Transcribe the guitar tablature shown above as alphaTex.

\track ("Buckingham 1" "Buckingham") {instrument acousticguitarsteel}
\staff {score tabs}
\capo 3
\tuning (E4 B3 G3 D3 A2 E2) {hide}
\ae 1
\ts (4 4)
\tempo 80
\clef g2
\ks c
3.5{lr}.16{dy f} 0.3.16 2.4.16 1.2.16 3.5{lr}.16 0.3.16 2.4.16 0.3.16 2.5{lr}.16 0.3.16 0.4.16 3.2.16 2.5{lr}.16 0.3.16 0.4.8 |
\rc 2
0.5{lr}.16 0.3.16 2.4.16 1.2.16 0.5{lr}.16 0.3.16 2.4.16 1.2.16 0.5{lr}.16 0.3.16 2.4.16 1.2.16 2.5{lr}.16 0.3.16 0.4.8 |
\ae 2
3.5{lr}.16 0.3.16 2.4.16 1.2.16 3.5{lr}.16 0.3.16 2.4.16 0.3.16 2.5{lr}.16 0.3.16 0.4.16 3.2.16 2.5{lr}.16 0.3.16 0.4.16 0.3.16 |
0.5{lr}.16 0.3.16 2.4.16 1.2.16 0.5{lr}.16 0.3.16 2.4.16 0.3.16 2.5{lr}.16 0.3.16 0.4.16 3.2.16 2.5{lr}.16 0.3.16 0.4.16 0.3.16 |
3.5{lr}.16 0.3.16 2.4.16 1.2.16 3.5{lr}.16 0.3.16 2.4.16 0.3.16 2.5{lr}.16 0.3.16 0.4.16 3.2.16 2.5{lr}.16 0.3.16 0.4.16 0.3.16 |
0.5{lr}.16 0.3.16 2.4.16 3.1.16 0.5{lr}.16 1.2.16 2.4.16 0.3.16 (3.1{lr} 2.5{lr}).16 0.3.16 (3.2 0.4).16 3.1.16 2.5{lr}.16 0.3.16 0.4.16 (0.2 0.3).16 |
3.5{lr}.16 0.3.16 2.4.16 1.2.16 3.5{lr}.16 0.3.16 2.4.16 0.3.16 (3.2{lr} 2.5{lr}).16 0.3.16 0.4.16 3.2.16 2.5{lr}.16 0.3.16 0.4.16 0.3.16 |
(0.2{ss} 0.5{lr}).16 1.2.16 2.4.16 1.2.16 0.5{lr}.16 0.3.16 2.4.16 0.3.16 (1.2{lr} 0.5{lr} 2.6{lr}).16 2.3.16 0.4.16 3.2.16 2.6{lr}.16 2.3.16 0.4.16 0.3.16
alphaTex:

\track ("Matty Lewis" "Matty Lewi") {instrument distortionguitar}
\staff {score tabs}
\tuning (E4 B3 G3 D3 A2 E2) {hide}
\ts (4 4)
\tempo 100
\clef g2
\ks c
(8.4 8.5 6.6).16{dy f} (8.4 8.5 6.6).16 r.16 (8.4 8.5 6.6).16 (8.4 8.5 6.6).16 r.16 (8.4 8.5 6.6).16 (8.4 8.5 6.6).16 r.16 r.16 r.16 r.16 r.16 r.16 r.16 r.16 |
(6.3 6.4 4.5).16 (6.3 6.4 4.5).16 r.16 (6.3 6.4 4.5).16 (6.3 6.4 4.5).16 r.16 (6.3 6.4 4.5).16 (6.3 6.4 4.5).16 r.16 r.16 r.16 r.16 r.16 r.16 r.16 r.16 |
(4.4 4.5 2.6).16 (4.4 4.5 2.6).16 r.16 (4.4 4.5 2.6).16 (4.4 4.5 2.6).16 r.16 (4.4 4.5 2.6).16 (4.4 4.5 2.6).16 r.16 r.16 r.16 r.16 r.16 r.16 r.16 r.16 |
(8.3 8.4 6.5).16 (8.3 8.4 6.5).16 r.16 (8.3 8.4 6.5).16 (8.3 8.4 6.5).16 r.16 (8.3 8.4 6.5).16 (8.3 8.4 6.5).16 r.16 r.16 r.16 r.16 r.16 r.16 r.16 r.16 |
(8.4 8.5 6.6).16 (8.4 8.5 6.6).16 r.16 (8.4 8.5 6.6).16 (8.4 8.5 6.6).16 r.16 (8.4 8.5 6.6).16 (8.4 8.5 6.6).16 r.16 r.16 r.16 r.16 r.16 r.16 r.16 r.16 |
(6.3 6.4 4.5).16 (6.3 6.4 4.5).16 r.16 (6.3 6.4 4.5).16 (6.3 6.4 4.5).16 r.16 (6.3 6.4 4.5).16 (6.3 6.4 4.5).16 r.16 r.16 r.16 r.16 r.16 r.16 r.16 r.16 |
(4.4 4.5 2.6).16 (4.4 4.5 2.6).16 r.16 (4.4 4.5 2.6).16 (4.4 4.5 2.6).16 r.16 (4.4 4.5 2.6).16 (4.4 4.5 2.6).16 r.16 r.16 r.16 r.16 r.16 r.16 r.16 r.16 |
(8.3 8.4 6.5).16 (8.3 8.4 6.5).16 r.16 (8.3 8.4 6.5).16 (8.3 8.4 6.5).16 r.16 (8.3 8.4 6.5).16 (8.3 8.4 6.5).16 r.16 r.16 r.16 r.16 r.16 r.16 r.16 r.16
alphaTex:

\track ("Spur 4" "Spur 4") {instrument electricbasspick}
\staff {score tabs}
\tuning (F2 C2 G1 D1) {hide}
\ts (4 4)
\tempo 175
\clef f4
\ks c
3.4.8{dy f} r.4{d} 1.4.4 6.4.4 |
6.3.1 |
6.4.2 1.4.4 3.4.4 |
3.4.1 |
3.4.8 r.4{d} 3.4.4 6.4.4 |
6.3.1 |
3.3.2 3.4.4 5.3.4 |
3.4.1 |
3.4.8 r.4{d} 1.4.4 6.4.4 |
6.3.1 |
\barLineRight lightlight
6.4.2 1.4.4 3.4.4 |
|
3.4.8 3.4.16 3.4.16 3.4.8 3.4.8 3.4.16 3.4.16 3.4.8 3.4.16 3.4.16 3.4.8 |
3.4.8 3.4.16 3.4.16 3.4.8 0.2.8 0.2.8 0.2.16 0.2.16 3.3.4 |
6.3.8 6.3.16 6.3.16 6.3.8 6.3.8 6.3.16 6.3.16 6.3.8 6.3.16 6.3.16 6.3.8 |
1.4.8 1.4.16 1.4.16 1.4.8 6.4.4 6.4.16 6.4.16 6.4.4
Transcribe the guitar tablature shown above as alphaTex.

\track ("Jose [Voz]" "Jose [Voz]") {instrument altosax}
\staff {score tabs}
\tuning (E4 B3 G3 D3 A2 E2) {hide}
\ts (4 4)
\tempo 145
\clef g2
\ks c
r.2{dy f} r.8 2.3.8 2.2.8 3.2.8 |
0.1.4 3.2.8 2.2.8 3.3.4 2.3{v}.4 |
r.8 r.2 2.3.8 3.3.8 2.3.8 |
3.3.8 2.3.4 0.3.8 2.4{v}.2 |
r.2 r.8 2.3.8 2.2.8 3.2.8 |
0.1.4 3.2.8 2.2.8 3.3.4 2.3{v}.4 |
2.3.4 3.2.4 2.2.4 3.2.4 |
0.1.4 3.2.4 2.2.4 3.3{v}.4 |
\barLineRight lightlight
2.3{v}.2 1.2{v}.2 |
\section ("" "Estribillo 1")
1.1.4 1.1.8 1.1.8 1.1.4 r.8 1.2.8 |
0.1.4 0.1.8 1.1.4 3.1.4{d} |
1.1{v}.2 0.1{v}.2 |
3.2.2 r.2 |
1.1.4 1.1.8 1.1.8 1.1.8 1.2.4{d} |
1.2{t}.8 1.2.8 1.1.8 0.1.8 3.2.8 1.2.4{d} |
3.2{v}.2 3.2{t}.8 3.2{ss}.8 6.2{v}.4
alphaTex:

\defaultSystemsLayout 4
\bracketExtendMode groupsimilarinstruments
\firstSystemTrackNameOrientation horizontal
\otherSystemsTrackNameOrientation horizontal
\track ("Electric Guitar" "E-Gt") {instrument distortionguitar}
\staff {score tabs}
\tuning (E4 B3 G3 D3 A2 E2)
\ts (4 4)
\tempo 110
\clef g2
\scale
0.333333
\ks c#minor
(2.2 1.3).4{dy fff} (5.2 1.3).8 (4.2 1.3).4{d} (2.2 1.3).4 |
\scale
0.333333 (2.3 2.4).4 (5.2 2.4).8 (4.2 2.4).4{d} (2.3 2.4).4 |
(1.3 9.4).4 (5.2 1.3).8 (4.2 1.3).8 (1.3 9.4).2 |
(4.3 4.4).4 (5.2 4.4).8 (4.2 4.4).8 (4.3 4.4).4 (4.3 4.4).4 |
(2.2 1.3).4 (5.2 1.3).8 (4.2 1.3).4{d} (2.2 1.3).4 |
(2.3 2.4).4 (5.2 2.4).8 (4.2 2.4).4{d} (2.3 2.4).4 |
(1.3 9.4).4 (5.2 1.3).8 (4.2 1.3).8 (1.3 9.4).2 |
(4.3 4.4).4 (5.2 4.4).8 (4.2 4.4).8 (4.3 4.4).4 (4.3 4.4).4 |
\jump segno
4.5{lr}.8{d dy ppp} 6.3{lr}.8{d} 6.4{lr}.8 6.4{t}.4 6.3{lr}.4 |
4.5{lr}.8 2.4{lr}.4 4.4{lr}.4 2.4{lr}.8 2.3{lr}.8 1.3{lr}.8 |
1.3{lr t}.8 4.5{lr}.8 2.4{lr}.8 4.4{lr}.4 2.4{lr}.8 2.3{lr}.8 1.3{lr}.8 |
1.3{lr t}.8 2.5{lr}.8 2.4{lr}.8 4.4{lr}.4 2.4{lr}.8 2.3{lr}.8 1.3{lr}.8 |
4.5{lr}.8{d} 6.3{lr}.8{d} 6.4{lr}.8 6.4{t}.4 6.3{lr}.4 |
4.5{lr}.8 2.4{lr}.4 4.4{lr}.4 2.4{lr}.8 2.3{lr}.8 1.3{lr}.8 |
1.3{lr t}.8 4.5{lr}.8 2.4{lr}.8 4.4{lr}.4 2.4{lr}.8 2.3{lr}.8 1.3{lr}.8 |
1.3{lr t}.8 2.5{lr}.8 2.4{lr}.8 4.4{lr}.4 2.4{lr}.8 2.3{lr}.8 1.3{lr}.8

◆ ◆ ◆ ◆ ◆ ◆ ◆

* _PROBLEM_
State how many of the lines above contain the string "horizontal". Case counts. Give only the number.

* _EXERCISE OUTPUT_
2